Vancouver really wants to win one of these, largely because it keeps evading them. Last year’s 1-0 wet-fish loss against a TFC team that had been dire in almost every other match it played was brutal. In 2011, Vancouver were leading 1-0 in the 60th minute of the final’s second leg at BMO Field before rain and lightning caused the game to be called off. It was restarted a month later from 0-0, and TFC maddeningly won 2-1.
And then there’s 2009.
What happened in 2009?
It was an exciting time! A young nerd from the B.C. Interior who’d been watching Tottenham since 2005, I started following the exploits of the second-division Vancouver team, who’d recently been awarded an MLS franchise for 2011. On a vacation to the Lower Mainland, I poked my head in the door for my first ever pro game live, a Voyageurs Cup game against Montreal. It was wonderful, although I missed Ethan Gage’s 60th-minute goal because I was making an emergency run to the portable washrooms behind the bleachers that held the Southsiders in Swangard Stadium.
I prolonged my vacation enough to make the next V-Cup game against Toronto, and it was delirious.

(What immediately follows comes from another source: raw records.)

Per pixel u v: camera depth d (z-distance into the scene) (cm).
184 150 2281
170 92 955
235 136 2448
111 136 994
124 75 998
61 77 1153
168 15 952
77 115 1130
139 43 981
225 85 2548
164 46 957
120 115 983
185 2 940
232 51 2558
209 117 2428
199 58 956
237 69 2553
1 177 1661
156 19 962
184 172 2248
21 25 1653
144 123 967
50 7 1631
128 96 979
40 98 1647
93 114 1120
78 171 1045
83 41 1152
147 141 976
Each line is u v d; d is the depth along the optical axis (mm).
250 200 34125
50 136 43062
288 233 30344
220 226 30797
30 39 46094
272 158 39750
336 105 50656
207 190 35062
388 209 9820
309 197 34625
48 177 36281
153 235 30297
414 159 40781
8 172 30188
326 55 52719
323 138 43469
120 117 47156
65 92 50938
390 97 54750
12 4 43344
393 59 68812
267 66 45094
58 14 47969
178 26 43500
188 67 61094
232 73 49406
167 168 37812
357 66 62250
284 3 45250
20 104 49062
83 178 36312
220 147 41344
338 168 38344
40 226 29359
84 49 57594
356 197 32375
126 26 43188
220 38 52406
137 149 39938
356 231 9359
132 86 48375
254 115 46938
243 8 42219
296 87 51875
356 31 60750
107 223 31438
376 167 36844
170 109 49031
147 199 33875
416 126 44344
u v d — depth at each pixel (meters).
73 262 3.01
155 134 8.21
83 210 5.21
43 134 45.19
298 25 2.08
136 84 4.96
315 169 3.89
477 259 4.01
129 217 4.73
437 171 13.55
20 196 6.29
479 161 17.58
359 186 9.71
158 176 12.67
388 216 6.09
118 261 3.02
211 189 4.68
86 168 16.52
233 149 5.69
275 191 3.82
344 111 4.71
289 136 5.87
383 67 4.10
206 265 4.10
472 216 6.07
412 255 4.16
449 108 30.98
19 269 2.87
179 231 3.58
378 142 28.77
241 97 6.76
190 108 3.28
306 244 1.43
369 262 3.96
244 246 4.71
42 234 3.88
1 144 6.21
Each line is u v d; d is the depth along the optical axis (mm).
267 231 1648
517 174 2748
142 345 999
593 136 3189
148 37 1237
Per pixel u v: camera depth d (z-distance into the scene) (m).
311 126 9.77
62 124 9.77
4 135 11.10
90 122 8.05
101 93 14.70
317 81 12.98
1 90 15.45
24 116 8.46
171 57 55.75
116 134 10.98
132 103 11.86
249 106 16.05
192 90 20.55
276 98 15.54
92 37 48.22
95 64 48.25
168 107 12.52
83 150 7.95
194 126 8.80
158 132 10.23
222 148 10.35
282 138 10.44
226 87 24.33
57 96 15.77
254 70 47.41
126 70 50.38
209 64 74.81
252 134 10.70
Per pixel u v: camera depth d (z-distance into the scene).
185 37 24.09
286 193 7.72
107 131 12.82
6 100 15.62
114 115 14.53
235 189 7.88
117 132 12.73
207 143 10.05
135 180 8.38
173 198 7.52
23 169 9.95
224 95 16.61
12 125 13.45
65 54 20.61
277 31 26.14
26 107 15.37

With all the pressure — Toronto would win the Cup on our ground if they beat us — Ansu Toure scored twice, and Vancouver turned aside those big-league jerks. Not only that, but barring an inconceivable four goal win for TFC in their final game against Montreal, Vancouver were going to win the trophy themselves. We were dreaming of Costa Rica. There was a pitch invasion. It was like this:
Two weeks later, Toronto and Montreal lined up at Stade Saputo, with a crew of Whitecaps players watching from the stands. It couldn’t go wrong, right? Montreal wouldn’t ship five. They were too good for that. Even though they’d fielded what looked like a weak side, when they scored the first goal on a penalty, that looked like it was done and dusted.
And then Dwayne DeRosario, that asshole, scored twice before halftime. Then again for a hat trick. Then Amado Guevara scored. And then Chad Barret scored. Guevara’s 90th-minute goal sealed it. Toronto had won 6-1. Each goal was like a punch to the stomach.
Writing for the 24th Minute at the time, I had absolute sorrow. From Whitecaps president Bobby Lenarduzzi down, everyone was furious at Montreal for rolling over. They maintained they were saving their energy for the league game against Vancouver on the weekend, when, to add insult to injury they trounced the Whitecaps on national TV. The Montreal supporters’ group boycotted the first half in protest. There would be no Costa Rica. Toronto lost in the first round of the Champions League.
It was sporting hurt. Vancouver fans fly banners that read Je me souviens to remember it. One of these days, we’re going to win this damn thing. Maybe this is the year.